● SEITENAUSZUG:
Danü: Wenn ich Kaffee trinken würde, könnte ich mir jetzt einen kochen.

CW: Was ist denn das? Eine Straße aus Sand, links und rechts wird gebuddelt. Könnte mal bitte jemand den Betonmischer zur Seite schieben? Danke, sehr nett. Gut, die nächste links, dann noch zwei Blocks – oh, Sackgasse. Ich wende, ich fahre in einer Baustelle gegen die Einbahnstraße, ist so was eigentlich noch mit Führerscheinentzug zu ahnden, oder gibt das schon Bewährungsstrafe?

Danü: »Alles scheiße.« (SMS von CW, 8.14 Uhr)

CW: So, ich hab’s, jetzt noch ’n Parkplatz, puh, sind das viele Bücherkartons, Mist, kein Parkplatz, ich dreh noch ’ne Runde, ja?

Danü: Wieso parkt der denn nicht auf dem Bürgersteig?

CW: Warum ist denn gegenüber vom Büro eine Polizeistation?

Danü: Weg ist er. Das kann dauern.

CW: Jetzt bin ich zum dritten Mal auf der Avenida 9 de Julio, der breitesten Straße der Welt, die gerade auch eine Großbaustelle ist, weil hier eine Metrobus-Linie entsteht. Die Busse bekommen eine eigene Spur und müssen sich nicht mehr durch den Stau quälen. Weiter im Norden der Stadt gibt es so etwas schon, und die Fahrtzeit von Palermo nach Liniers ist um 30 Prozent gesunken. Steht in der Zeitung. Eigentlich sollte man die Fahrscheine nicht mehr beim Fahrer, sondern draußen am Automaten kaufen können, aber das dauert noch ein bisschen. Auch das versprochene W-Lan im Bus lässt auf sich warten.

● ERFASSTE DATEN:
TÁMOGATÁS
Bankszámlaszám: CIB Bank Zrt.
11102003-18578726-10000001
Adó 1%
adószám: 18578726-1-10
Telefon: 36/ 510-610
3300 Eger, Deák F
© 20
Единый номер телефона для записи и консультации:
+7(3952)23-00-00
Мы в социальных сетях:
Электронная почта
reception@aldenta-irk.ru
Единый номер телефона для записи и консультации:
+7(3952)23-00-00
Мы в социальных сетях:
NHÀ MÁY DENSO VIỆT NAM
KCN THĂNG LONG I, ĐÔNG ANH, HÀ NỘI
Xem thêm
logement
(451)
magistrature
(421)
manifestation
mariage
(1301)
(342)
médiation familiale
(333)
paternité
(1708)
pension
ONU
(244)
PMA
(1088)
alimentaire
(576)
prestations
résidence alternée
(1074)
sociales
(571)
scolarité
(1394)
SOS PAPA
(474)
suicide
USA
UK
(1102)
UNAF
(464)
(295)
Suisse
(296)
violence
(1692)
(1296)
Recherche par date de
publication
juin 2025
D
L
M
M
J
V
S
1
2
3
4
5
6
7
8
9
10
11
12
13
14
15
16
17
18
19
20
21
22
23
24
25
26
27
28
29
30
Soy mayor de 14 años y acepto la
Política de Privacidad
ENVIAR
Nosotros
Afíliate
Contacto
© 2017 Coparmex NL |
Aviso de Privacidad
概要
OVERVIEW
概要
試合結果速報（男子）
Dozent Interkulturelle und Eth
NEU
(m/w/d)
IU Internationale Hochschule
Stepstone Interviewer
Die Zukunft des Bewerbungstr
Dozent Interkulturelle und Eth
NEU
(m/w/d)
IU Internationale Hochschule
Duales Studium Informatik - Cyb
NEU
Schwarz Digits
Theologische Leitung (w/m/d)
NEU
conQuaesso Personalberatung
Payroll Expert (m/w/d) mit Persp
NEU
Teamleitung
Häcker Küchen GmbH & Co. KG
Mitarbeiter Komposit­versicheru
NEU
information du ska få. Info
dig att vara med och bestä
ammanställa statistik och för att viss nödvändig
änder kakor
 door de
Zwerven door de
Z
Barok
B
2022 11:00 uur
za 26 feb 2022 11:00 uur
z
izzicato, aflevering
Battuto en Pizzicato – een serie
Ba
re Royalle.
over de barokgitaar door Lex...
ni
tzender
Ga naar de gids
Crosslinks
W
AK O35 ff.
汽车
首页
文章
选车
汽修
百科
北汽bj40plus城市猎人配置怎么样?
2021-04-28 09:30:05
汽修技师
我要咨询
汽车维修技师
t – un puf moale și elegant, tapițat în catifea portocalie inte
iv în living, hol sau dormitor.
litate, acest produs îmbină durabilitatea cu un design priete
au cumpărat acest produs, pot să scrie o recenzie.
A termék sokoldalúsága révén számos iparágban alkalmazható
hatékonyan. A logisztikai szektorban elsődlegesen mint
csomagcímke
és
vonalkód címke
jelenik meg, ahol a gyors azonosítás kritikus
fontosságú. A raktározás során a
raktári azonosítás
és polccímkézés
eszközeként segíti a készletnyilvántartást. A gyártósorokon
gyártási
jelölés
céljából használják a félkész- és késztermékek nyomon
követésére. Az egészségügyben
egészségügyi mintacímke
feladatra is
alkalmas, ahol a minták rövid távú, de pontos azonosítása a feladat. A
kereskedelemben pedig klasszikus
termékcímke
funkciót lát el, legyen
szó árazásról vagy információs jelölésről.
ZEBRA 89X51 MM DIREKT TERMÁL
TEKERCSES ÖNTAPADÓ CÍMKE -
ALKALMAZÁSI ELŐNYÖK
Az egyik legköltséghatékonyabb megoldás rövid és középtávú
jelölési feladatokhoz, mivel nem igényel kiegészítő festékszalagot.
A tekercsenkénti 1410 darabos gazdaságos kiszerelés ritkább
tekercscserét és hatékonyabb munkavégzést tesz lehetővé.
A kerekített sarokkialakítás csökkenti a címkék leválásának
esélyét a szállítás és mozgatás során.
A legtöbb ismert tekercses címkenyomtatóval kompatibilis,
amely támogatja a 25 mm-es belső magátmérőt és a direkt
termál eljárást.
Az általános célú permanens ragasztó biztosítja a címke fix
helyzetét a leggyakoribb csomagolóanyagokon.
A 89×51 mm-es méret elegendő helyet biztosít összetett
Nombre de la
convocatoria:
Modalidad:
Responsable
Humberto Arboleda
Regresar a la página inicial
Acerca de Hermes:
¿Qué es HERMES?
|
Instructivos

---

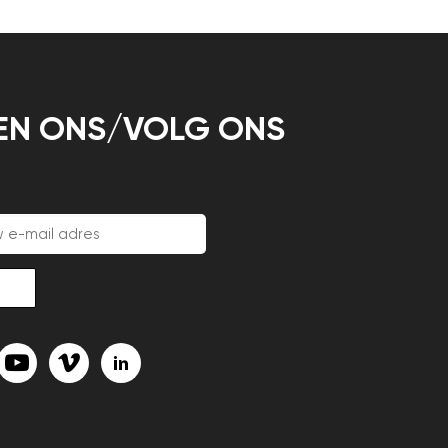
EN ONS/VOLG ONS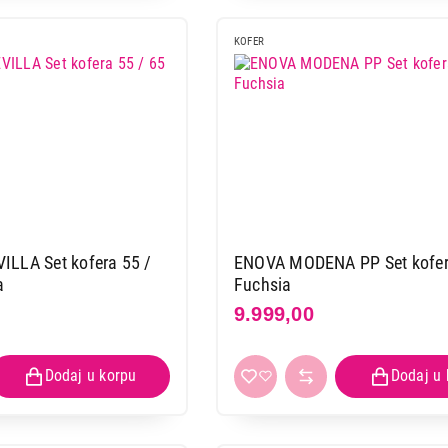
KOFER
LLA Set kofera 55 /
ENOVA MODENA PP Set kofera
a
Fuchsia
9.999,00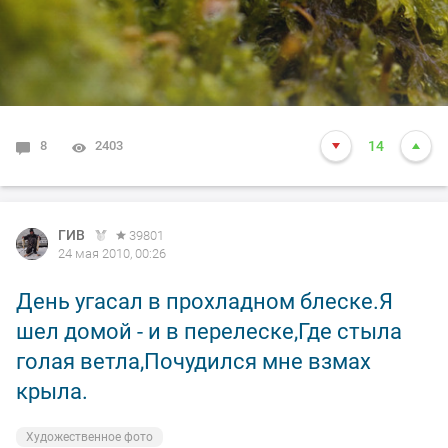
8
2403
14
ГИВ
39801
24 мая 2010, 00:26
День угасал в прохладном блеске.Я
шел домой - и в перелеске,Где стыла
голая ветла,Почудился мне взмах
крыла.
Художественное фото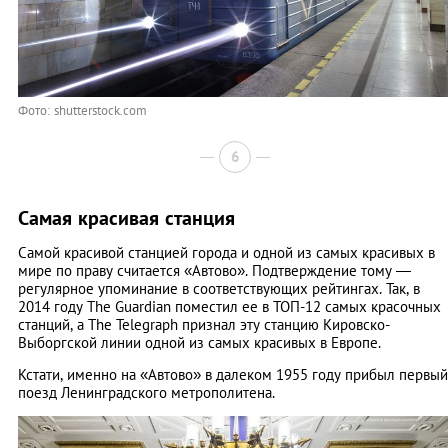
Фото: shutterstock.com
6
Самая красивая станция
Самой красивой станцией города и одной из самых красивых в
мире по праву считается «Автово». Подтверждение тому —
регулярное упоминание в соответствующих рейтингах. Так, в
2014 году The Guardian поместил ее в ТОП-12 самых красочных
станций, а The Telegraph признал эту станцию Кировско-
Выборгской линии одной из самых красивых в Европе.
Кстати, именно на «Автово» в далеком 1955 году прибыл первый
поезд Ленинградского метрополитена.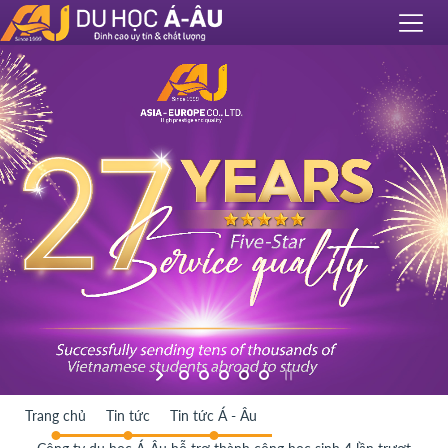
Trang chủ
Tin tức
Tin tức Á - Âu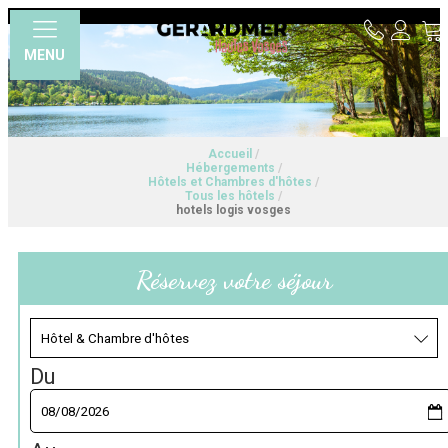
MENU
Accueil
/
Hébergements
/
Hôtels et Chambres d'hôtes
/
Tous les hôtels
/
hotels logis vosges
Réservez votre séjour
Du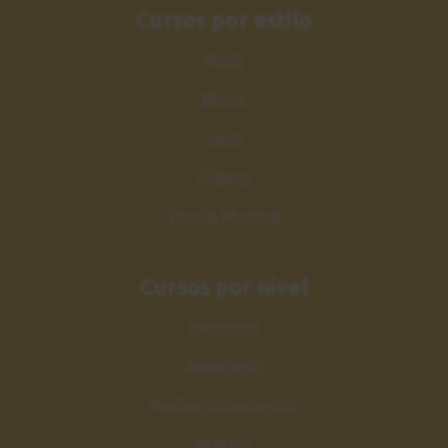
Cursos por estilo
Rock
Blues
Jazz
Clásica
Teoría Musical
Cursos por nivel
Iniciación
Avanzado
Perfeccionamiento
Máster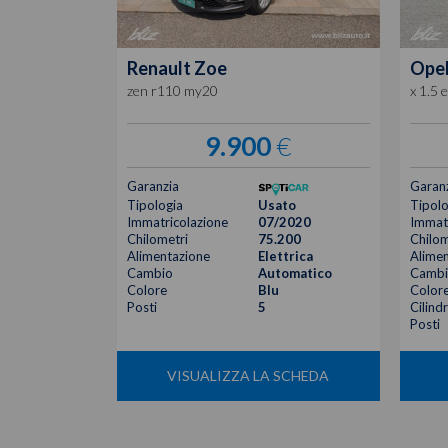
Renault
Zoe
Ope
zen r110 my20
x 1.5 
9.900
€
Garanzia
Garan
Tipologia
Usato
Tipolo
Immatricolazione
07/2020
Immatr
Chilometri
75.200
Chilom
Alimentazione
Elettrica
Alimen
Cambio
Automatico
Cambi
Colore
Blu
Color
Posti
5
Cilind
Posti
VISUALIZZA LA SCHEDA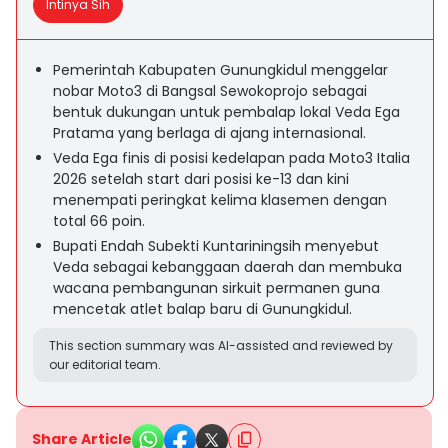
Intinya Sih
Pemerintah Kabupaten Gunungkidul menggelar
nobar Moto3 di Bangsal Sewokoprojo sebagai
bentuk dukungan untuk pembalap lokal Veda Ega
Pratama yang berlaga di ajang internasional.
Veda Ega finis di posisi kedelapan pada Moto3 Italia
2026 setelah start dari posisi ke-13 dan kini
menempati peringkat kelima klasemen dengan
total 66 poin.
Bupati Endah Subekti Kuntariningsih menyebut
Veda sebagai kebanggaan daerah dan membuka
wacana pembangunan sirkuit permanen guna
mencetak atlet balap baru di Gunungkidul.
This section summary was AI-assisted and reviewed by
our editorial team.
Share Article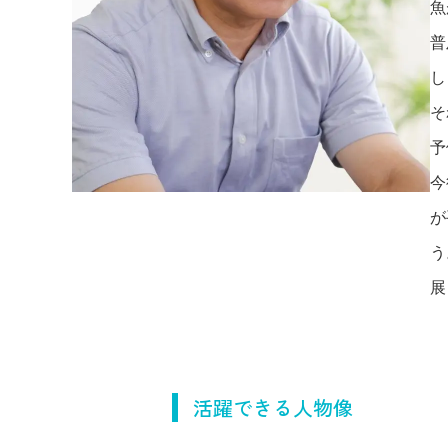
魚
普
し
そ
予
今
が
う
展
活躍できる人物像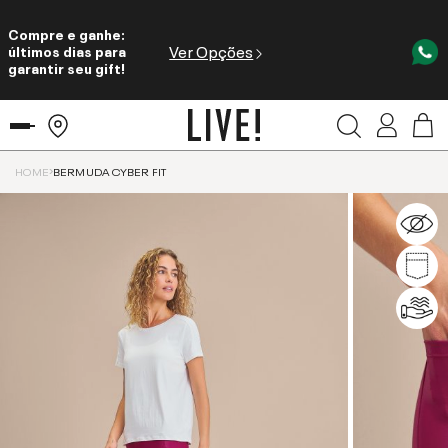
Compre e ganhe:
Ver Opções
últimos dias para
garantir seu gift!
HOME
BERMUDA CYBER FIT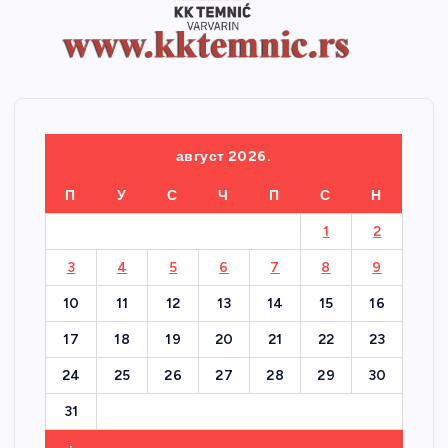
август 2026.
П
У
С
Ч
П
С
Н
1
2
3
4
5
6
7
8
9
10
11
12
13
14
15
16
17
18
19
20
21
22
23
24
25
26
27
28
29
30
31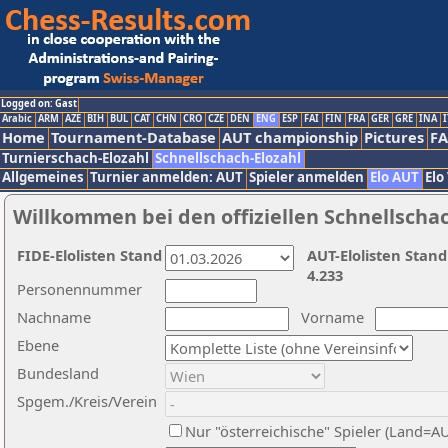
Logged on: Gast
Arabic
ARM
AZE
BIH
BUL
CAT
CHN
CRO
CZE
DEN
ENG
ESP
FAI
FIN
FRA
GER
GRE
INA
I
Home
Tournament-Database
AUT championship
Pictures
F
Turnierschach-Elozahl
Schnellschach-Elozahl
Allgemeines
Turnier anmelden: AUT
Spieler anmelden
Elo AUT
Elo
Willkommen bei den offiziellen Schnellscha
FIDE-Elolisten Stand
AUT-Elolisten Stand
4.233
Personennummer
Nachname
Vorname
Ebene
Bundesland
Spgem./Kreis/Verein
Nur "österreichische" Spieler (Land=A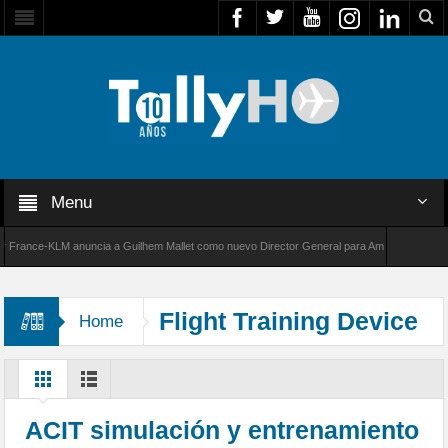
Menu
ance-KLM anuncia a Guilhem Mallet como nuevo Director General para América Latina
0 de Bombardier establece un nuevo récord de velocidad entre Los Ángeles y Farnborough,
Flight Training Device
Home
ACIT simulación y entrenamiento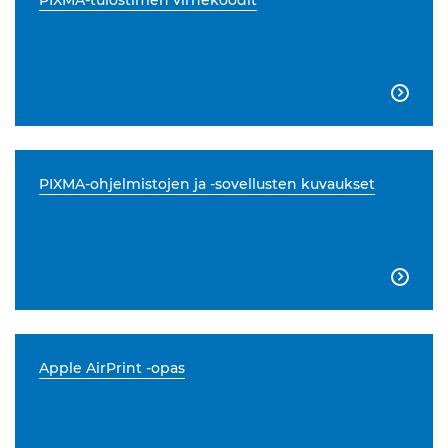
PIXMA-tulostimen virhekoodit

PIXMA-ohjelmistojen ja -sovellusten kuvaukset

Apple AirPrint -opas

==

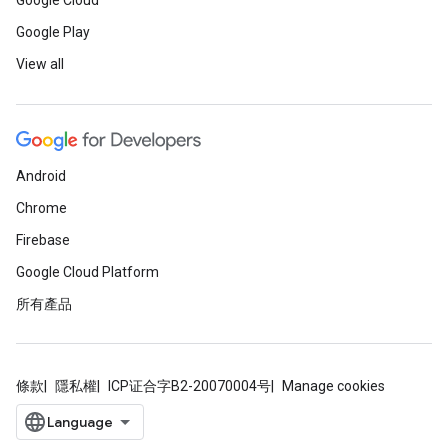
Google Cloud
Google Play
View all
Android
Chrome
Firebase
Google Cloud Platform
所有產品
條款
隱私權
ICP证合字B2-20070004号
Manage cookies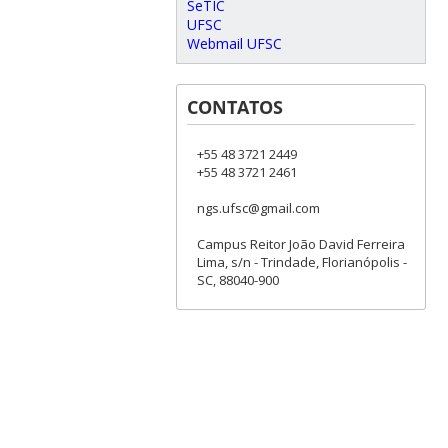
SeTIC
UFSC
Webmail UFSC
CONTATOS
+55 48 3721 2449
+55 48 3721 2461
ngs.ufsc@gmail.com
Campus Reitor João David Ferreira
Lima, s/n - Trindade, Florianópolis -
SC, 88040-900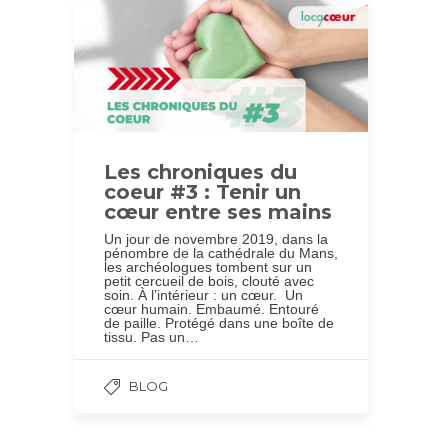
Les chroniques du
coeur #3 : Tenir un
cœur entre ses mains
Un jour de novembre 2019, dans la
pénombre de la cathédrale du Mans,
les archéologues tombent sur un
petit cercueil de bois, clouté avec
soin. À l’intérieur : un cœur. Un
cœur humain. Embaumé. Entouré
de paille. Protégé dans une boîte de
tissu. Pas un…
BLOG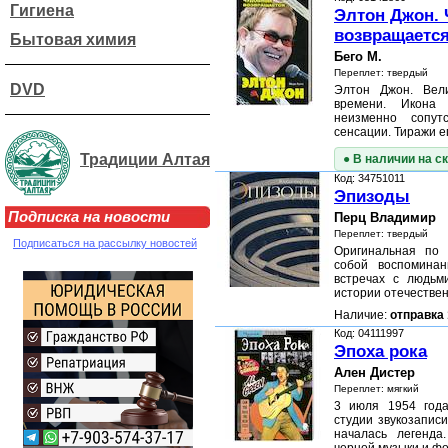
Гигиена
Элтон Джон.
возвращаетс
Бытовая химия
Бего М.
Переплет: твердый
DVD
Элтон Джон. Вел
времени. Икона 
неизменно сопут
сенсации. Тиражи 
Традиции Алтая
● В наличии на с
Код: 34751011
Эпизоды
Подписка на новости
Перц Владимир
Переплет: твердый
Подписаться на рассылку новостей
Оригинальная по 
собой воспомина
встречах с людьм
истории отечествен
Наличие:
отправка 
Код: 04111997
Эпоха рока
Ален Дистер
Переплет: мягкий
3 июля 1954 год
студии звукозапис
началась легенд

● IHRE AUFGABE:
Schreiben Sie den Seitenauszug über die Autofahrt zum Büro im Anschluss an seinen letzten Satz weiter.

● ERGEBNIS DER ÜBUNG:
Danü: »Riesenscheiße.« (SMS von CW, 8.25 Uhr) Ich kann leider nicht antworten, weil auf meinem Handy kein Guthaben ist. Ich bedauere das nicht im Geringsten.

CW: Mann, ich wollte um 13 Uhr in Mar del Plata sein. Das schaffen wir doch nie. Von Buenos Aires zum größten und bekanntesten Badeort Argentiniens sind es mehr als 400 Kilometer, und nirgends darf man schneller als 130 fahren. Außerdem ist Danü Schweizer, das ist doch ein komplett verweichlichter Stamm, nie einen Krieg mitgemacht und verloren, nie hungern müssen. Danü wird also viele Pausen brauchen.

Danü: Ich bin Schweizer – und Argentinier. Und denke: Ach, was würde ich für das Cliché der Geduld geben. Die werde ich wohl brauchen.

CW: So, jetzt parke ich auf dem Bürgersteig; der Polizist auf der anderen Straßenseite guckt – und sagt nichts. Ich habe in Argentinien wirklich noch keine schlechten Erfahrungen mit Polizisten gemacht. Ich bin natürlich auch ein unauffälliger Verkehrsteilnehmer, ich blinke wenig und hupe viel, ich springe von Lücke zu Lücke und parke, wo ich will. Meine große Spezialität: als Letzter die Ampel schaffen und dann die Kreuzung blockieren.

Danü: Respekt, CW hat tatsächlich die drei Kindersitze ausgebaut. Dann laden wir mal ein.

CW: Das sind ja mindestens 28 mittelgroße Bücherkartons.

Danü: Oben stehen auch noch ein paar.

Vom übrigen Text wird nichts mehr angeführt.